– Czy ja podatków nie płacę i domu wedle wilkierza od ognia nie oporządzam? – pokrzykiwała rozsierdzona niewiasta. – Rajcom na borg nie daję i dziwek do ratusza nie posyłam, gdy proszą? Wszystko robię, co trzeba, jak jaśnie panowie rada rozkazali. I starczy! A ty mi nie będziesz, szpiclu, po kątach węszył i ludzi straszył, bo łeb pogrzebaczem utrącę. No, co się tak gapisz, Panienka? – huknęła groźnie na draba, który istotnie zapłonił się jak panna i cofnął o krok przed gniewem pryncypałki. – Grzbiet mu kijami obić, łachmycie, i więcej za próg nie puszczać. I to już!

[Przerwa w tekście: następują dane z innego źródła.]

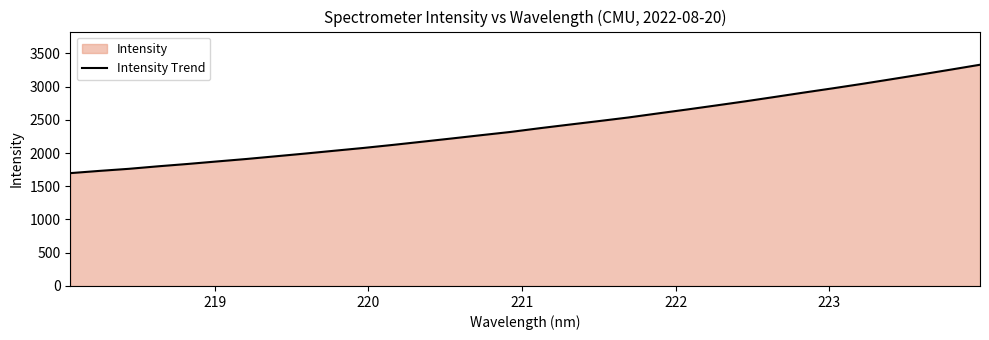

What is the greatest value displayed?

3327.8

Nie czekając na dalszy obrót wypadków, Twardokęsek wypadł z zamtuza. Poganiały go gromkie pomstowania gospodyni, która wciąż wyrzekała na bezczelność rajców oraz głupotę i opieszałość własnych sług. Każde słowo było podkreślone głuchych dźwiękiem uderzenia ożoga w grzbiet nieszczęsnego Panienki.
Zbójca przebiegł majdan, ale tuż za bramą poślizgnął się na zdechłym szczurze i runął jak długi. Szczęściem nikt go nie gonił.

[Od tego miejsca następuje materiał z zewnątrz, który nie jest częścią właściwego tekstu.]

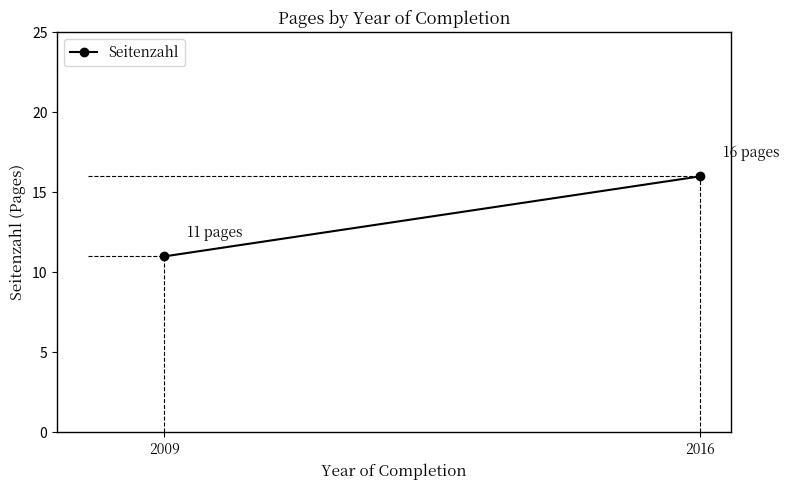

What is the change in value from 2009 to 2016?

+5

– Ależ nieużyte tu ludzie! – sarknął, zbierając się powoli z błota.
– E, skądże – odpowiedział pogodnie żebrak, który siedział ukryty przy posążku Jałmużnika we wnęce pomiędzy dwoma parkanami i pożerał czarny chleb z serem. Kikut nogi, owinięty brudnymi szmatami, dla wygody oparł o postument figury. – Jeno wcześnie jeszcze, więc nie trza im w oczy leźć i głowy zaprzątać.
Twardokęska znienacka tknęła pewna myśl.
– A może ty byś mi, dobry człowieku, pomógł? – Potrząsnął monetami, których mimo prędkiej ucieczki nie wypuścił z dłoni. – Znajomka szukam.
– A co bym miał nie pomóc? – Żebrak oblizał wargi, drapieżnie wpatrując się w miedziaki. – Ja wszystkich w mieście znam, co do jednego. Któż to, łaskawy panie?
– Wysoki suchy chłop – wyjaśnił zbójca. – Kościejem go wołali.
Nim jeszcze skończył mówić, jałmużnik poderwał się, schwycił owinięty szmatami kikut, a spod jego łachmanów pokazały się dwie całkiem zdrowe nogi.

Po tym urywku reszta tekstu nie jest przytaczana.